ReferenceItems use of the public links api:

myAtt->guardedLinks()->addLinkTo(component, def->role())
https://gitlab.kitware.com/cmb/smtk/-/blob/master/smtk/attribute/ReferenceItem.cxx#L496

I think any operation can use the same api to assign a link with any role that they want.

johnt · April 14, 2021, 8:21pm

I might be getting out my depth here, but I don’t think Attribute::guardedLinks() should be a public method. Shouldn’t it be protected in Attribute and provide access only to smtk::attribute::Resource and smtk::attribute::ReferenceItem? @Bob_Obara and/or @dcthomp do you have any insight on this?

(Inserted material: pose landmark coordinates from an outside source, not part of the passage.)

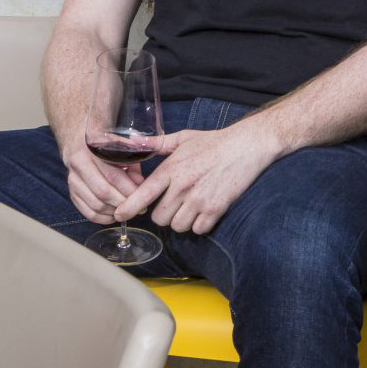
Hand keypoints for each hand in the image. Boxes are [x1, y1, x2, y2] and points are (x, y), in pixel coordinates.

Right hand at [62, 141, 145, 224]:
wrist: (79, 144)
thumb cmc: (106, 145)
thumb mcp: (122, 147)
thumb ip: (132, 163)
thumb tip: (140, 183)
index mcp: (93, 150)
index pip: (113, 176)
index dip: (130, 189)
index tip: (143, 196)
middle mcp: (79, 165)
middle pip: (103, 193)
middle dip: (123, 203)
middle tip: (137, 207)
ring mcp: (73, 181)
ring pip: (95, 205)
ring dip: (114, 212)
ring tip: (127, 210)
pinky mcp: (72, 193)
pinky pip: (88, 213)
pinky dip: (103, 218)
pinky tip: (114, 215)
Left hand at [113, 123, 280, 234]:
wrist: (247, 146)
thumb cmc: (214, 141)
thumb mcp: (183, 138)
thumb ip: (157, 143)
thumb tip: (135, 142)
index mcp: (172, 169)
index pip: (143, 194)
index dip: (128, 208)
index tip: (119, 214)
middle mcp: (183, 186)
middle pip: (159, 218)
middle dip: (162, 215)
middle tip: (171, 205)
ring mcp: (200, 200)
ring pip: (177, 226)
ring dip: (181, 221)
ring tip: (188, 208)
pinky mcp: (216, 209)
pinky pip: (198, 229)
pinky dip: (199, 225)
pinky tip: (203, 212)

johnt · April 15, 2021, 3:31pm

A couple more comments

Thanks, Ahmed, for pointing out the Attribute::guardedLinks() method. I wasn’t aware of it.
Whether it’s a public or protected method, this API appears to be the most appropriate place to update self-references in the replica resource.
But having said that, I know that ReferenceItem has a private cache for persistent objects, so I suspect we would still need to traverse all ReferenceItem instances and explicitly update their data.
Maybe the plan should be to traverse all attribute links after the ReferenceItem instances have been updated and verify there are no remaining links to the original attribute resource.
As for the public API question, let me try a different tact: @Bob_Obara @dcthomp would you have any objection to an MR making Attribute::guardedLinks() protected?

amuhsin · April 16, 2021, 8:56pm

We use links to track relationships between persistent objects that are not associations. For example, when evaluating expressions; if att A is a variable that is being used in att B then we link the two together using a special role dedicated to expressions.